While at Wood Gundy, he began to create the intermarket work that would later become the IMRA newsletter. He recalls starting with a DOS version of Metastock that he used to print out charts, drawing lines on them with a pen and ruler and taping them together upside down (at times).

The first market review that he put together was in 1988 and was based on annual percentage changes in U.S. M1 versus the equity markets. It ended up going from desk to desk right to the Bank of Canada, which said there was, in fact, no relationship between money supply growth and the equity markets (“which probably explains why I have so little respect for central banks,” he says).

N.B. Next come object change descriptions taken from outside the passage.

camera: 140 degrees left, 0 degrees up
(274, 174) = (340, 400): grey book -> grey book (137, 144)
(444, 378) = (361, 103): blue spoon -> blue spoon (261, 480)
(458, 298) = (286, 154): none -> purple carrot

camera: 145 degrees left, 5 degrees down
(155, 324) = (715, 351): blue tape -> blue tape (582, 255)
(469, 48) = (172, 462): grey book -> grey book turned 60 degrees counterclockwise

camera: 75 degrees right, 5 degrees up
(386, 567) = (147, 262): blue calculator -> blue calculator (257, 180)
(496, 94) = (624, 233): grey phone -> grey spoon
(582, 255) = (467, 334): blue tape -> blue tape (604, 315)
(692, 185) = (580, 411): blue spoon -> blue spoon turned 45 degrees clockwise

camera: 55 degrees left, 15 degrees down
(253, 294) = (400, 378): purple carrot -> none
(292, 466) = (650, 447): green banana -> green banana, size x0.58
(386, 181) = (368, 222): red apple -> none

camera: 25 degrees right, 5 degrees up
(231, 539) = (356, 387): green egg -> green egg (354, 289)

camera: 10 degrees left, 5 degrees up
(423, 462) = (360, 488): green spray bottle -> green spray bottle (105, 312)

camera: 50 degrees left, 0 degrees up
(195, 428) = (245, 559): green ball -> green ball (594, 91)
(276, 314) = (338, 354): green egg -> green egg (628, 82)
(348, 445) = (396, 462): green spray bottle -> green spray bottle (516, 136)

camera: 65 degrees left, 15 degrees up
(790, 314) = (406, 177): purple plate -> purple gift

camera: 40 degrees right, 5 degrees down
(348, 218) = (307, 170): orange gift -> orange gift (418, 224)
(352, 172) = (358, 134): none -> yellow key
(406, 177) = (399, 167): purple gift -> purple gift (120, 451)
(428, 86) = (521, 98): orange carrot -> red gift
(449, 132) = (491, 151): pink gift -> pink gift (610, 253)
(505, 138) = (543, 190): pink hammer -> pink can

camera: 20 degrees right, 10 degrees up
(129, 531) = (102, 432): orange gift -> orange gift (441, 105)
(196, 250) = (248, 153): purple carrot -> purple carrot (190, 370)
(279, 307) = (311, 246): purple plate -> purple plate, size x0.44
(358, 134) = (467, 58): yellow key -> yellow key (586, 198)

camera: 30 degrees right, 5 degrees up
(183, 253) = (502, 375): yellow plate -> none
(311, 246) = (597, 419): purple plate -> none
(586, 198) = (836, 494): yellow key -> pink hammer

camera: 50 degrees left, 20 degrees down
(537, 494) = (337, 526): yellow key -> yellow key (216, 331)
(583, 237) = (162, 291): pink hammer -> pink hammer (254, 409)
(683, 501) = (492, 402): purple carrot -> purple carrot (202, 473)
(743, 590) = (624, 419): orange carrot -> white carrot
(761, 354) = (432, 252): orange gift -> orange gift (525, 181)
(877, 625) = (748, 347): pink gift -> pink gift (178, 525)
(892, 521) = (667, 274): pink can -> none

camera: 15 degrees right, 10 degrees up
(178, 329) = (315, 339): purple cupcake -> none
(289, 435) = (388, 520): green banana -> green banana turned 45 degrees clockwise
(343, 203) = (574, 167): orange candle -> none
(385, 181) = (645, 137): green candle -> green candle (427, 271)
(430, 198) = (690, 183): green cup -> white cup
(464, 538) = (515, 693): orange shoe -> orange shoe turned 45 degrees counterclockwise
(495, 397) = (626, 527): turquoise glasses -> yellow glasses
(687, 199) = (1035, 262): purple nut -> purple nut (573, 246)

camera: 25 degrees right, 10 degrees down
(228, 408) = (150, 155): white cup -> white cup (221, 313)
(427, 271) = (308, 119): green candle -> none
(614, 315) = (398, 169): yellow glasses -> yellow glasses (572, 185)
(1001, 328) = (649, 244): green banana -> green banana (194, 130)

Klombies says his broker career was uninspiring, mainly because he spent way too many hours running charts and too little time prospecting for business. He found that what he liked best was analyzing the markets and what he liked least was selling, marketing, and client service. So he eventually left the business and continued to work on the analysis while doing some trading and consulting.

He has been featured on a number of web sites, interviewed by Reuters TV in London and marketed by Agora Inc. (Daily Reckoning, etc.), but the majority of what he does is done privately and quietly.